The AJP V8 is a naturally-aspirated V8 car engine designed by Alwyn Melling of the design consultancy MCD, and manufactured for road legal cars production (TVR introduced the Cerbera at the 1993 London Motor Show), from 1996 to 2003. The engine was intended to power the TVR Griffith and the TVR Chimaera, but delays in its production meant that it powered only the TVR Cerbera and, from the 1990 year, as strong performance and reliability testing development up to production, the TVR Tuscan Challenge race car in 4.5 litres version. It was first engine offered by TVR that was both designed and built in-house. The reason behind the engine's development and production was that Rover, after previous announcements, was bought by BMW in 1994, and Peter Wheeler, the owner of TVR at the time, feared that BMW would drop the Rover V8 engine used in TVRs since the early 80's. Wheeler contracted Al Melling to design a brand-new V8 engine to power the TVR Cerbera that TVR could also sell to other car manufacturers. TVR ceased manufacturing the design when the Cerbera was discontinued in 2003.

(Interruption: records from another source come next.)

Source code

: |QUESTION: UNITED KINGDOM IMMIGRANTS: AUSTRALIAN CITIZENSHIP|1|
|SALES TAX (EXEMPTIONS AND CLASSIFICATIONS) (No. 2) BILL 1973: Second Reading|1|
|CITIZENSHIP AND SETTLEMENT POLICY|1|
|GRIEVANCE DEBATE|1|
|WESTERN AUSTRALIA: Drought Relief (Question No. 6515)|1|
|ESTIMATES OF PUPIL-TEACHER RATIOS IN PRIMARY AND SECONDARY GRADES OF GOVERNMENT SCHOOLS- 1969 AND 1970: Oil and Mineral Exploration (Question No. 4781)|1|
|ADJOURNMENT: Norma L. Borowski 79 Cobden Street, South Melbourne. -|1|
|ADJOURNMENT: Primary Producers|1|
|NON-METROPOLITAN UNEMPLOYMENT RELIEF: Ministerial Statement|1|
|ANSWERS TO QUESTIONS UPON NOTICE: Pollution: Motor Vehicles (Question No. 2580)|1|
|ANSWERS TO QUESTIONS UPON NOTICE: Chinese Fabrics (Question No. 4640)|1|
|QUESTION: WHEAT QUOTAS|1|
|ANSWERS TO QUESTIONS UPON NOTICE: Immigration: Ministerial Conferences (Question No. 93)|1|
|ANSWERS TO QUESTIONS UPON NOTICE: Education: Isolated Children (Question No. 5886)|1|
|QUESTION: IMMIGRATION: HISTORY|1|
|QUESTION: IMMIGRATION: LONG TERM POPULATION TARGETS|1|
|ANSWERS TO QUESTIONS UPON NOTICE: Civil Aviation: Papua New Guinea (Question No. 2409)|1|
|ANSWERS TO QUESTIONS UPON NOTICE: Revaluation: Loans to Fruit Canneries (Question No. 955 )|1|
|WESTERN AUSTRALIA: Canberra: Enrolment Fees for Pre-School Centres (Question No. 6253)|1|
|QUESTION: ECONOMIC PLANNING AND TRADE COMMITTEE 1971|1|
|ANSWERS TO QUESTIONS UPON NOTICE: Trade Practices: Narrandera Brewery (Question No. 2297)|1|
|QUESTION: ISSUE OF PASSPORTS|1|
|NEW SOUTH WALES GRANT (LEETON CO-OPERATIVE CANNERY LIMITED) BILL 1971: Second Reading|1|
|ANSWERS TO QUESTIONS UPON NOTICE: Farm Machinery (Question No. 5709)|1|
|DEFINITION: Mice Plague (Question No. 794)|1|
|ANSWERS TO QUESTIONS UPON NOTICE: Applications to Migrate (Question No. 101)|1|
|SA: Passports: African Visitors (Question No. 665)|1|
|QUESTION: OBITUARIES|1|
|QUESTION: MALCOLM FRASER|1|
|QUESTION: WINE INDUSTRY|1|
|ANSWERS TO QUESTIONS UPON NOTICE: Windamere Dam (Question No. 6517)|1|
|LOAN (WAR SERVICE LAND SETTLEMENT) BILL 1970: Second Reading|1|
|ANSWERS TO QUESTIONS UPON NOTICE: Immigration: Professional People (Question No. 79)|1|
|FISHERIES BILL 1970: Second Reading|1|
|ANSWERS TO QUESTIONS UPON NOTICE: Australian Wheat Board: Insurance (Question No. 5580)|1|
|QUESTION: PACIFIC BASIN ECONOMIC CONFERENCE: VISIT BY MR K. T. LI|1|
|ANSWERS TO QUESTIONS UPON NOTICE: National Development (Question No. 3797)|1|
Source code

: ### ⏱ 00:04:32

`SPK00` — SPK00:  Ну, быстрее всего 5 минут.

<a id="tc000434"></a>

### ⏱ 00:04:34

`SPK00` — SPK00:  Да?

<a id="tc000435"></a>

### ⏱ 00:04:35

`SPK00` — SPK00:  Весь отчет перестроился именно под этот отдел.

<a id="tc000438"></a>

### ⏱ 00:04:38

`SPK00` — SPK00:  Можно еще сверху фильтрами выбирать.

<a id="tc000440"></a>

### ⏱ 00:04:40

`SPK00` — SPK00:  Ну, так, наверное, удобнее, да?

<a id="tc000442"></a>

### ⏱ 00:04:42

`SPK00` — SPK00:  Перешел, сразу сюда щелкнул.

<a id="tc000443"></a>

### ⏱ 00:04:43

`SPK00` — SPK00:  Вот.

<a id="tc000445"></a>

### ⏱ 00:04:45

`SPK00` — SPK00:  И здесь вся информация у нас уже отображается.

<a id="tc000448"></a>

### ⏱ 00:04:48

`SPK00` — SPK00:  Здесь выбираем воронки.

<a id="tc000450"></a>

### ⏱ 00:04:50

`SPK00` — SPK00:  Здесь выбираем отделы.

The engine was developed by Melling, John Ravenscroft and Peter Wheeler. Its production code-name was "AJP8" (A=Al, J=John, P=Peter); this naming convention was subsequently used for the Speed Six engine's "AJP6" code-name. The AJP V8 featured many aspects found in a racing engine, such as a flat plane crankshaft, a 75-degree angle between the cylinder banks, a SOHC arrangement operating two valves per cylinder, and sequential fuel injection.

Two versions of the AJP V8 engine were offered by TVR on the Cerbera Road car: one, displacing 4.2L and producing 360 bhp, and the other displacing 4.5L and producing 420 bhp. A Red Rose conversion was made available that increased output to 440 bhp when using fuel with a minimum octane rating of 97 RON. The Red Rose upgrade included reshaped intake and exhaust ports, higher compression, and an ECU that can be switched between two sets of fueling and ignition maps (for 95 RON and 97 RON fuel, respectively).

The AJP V8 engine had a high specific output for a normally aspirated engine at the time, with 83.3 bhp/L for the 4.2L, 93.3 bhp/L for the 4.5L, and 97.7 bhp/L for the Red Rose-specification 4.5L engine. Another notable aspect is the weight of the engine, which is 121 kg dry.